The Mutually Beneficial Relationship Of Graphs And Matrices


Download The Mutually Beneficial Relationship Of Graphs And Matrices PDF/ePub or read online books in Mobi eBooks. Click Download or Read Online button to get The Mutually Beneficial Relationship Of Graphs And Matrices book now. This website allows unlimited access to, at the time of writing, more than 1.5 million titles, including hundreds of thousands of titles in various foreign languages.

Download

The Mutually Beneficial Relationship of Graphs and Matrices


The Mutually Beneficial Relationship of Graphs and Matrices

Author: Richard A. Brualdi

language: en

Publisher: American Mathematical Soc.

Release Date: 2011-07-06


DOWNLOAD





Graphs and matrices enjoy a fascinating and mutually beneficial relationship.
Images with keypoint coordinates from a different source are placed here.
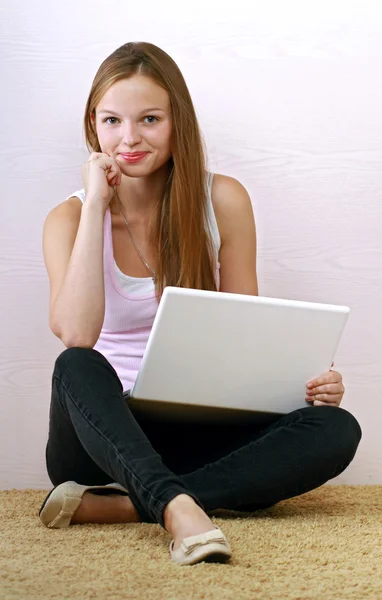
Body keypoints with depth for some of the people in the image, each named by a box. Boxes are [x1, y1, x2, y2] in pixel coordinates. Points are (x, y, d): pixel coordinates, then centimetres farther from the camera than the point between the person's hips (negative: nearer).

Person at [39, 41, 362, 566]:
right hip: (102, 433, -2)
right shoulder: (70, 219, -1)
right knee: (78, 368, -34)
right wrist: (96, 203, -16)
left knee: (336, 429, -24)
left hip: (193, 434, 3)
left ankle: (113, 507, -31)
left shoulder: (222, 202, 2)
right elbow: (76, 336, -20)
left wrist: (305, 380, -14)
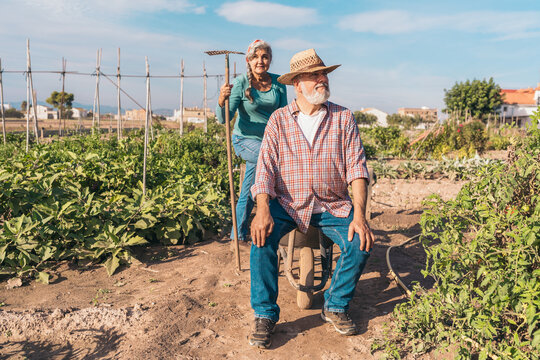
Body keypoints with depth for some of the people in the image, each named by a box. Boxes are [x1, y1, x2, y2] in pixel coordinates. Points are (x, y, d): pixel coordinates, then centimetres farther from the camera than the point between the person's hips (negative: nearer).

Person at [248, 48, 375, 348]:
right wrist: (262, 209, -27)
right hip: (287, 203, -1)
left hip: (333, 205, 1)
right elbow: (266, 166, -9)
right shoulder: (279, 120, 1)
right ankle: (265, 315, -8)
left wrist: (359, 215, -19)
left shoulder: (343, 118, 2)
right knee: (262, 237, -27)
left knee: (361, 243, -21)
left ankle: (335, 306, 5)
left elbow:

This interplay has benefited both graph theory and linear algebra. In one direction, knowledge about one of the graphs that can be associated with a matrix can be used to illuminate matrix properties and to get better information about the matrix. Examples include the use of digraphs to obtain strong results on diagonal dominance and eigenvalue inclusion regions and the use of the Rado-Hall theorem to deduce properties of special classes of matrices. Going the other way, linear algebraic properties of one of the matrices associated with a graph can be used to obtain useful combinatorial information about the graph. The adjacency matrix and the Laplacian matrix are two well-known matrices associated to a graph, and their eigenvalues encode important information about the graph. Another important linear algebraic invariant associated with a graph is the Colin de Verdiere number, which, for instance, characterizes certain topological properties of the graph. This book is not a comprehensive study of graphs and matrices. The particular content of the lectures was chosen for its accessibility, beauty, and current relevance, and for the possibility of enticing the audience to want to learn more.

Asymptotics of Random Matrices and Related Models: The Uses of Dyson-Schwinger Equations


Asymptotics of Random Matrices and Related Models: The Uses of Dyson-Schwinger Equations

Author: Alice Guionnet

language: en

Publisher: American Mathematical Soc.

Release Date: 2019-04-29


DOWNLOAD





Probability theory is based on the notion of independence. The celebrated law of large numbers and the central limit theorem describe the asymptotics of the sum of independent variables. However, there are many models of strongly correlated random variables: for instance, the eigenvalues of random matrices or the tiles in random tilings. Classical tools of probability theory are useless to study such models. These lecture notes describe a general strategy to study the fluctuations of strongly interacting random variables. This strategy is based on the asymptotic analysis of Dyson-Schwinger (or loop) equations: the author will show how these equations are derived, how to obtain the concentration of measure estimates required to study these equations asymptotically, and how to deduce from this analysis the global fluctuations of the model. The author will apply this strategy in different settings: eigenvalues of random matrices, matrix models with one or several cuts, random tilings, and several matrices models.

Matrix Inequalities for Iterative Systems


Matrix Inequalities for Iterative Systems

Author: Hanjo Taubig

language: en

Publisher: CRC Press

Release Date: 2017-02-03


DOWNLOAD





The book reviews inequalities for weighted entry sums of matrix powers. Applications range from mathematics and CS to pure sciences. It unifies and generalizes several results for products and powers of sesquilinear forms derived from powers of Hermitian, positive-semidefinite, as well as nonnegative matrices. It shows that some inequalities are valid only in specific cases. How to translate the Hermitian matrix results into results for alternating powers of general rectangular matrices? Inequalities that compare the powers of the row and column sums to the row and column sums of the matrix powers are refined for nonnegative matrices. Lastly, eigenvalue bounds and derive results for iterated kernels are improved.